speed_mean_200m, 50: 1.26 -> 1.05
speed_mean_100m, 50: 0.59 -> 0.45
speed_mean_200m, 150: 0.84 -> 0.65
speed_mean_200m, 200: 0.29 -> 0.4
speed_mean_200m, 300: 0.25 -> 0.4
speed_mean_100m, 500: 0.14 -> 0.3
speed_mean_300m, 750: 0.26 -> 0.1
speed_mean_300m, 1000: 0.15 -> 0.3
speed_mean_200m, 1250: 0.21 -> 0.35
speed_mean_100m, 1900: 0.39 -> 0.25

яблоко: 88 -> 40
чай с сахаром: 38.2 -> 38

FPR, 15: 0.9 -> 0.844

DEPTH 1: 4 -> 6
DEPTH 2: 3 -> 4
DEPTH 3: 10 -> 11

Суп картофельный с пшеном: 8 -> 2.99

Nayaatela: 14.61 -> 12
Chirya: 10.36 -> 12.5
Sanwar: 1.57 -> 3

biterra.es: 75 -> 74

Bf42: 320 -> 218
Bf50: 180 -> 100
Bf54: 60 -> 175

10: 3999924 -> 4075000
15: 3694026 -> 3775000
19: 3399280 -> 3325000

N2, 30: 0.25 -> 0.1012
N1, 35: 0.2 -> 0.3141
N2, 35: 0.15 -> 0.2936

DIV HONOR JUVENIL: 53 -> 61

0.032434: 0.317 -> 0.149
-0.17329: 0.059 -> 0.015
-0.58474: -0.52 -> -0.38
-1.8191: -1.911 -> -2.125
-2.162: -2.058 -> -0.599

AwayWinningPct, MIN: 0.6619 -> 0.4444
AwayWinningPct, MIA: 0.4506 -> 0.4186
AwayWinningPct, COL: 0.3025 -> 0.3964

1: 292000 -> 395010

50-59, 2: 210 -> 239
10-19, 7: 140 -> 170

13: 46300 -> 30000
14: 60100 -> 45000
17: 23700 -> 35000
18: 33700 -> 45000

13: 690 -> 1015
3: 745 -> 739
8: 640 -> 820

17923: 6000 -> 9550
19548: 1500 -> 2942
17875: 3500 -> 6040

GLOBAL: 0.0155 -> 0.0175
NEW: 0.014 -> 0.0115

THE PROBLEM =
Could you return the data above exactly as it stands?

RESULT BELOW =
speed_mean_200m, 50: 1.26 -> 1.05
speed_mean_100m, 50: 0.59 -> 0.45
speed_mean_200m, 150: 0.84 -> 0.65
speed_mean_200m, 200: 0.29 -> 0.4
speed_mean_200m, 300: 0.25 -> 0.4
speed_mean_100m, 500: 0.14 -> 0.3
speed_mean_300m, 750: 0.26 -> 0.1
speed_mean_300m, 1000: 0.15 -> 0.3
speed_mean_200m, 1250: 0.21 -> 0.35
speed_mean_100m, 1900: 0.39 -> 0.25

яблоко: 88 -> 40
чай с сахаром: 38.2 -> 38

FPR, 15: 0.9 -> 0.844

DEPTH 1: 4 -> 6
DEPTH 2: 3 -> 4
DEPTH 3: 10 -> 11

Суп картофельный с пшеном: 8 -> 2.99

Nayaatela: 14.61 -> 12
Chirya: 10.36 -> 12.5
Sanwar: 1.57 -> 3

biterra.es: 75 -> 74

Bf42: 320 -> 218
Bf50: 180 -> 100
Bf54: 60 -> 175

10: 3999924 -> 4075000
15: 3694026 -> 3775000
19: 3399280 -> 3325000

N2, 30: 0.25 -> 0.1012
N1, 35: 0.2 -> 0.3141
N2, 35: 0.15 -> 0.2936

DIV HONOR JUVENIL: 53 -> 61

0.032434: 0.317 -> 0.149
-0.17329: 0.059 -> 0.015
-0.58474: -0.52 -> -0.38
-1.8191: -1.911 -> -2.125
-2.162: -2.058 -> -0.599

AwayWinningPct, MIN: 0.6619 -> 0.4444
AwayWinningPct, MIA: 0.4506 -> 0.4186
AwayWinningPct, COL: 0.3025 -> 0.3964

1: 292000 -> 395010

50-59, 2: 210 -> 239
10-19, 7: 140 -> 170

13: 46300 -> 30000
14: 60100 -> 45000
17: 23700 -> 35000
18: 33700 -> 45000

13: 690 -> 1015
3: 745 -> 739
8: 640 -> 820

17923: 6000 -> 9550
19548: 1500 -> 2942
17875: 3500 -> 6040

GLOBAL: 0.0155 -> 0.0175
NEW: 0.014 -> 0.0115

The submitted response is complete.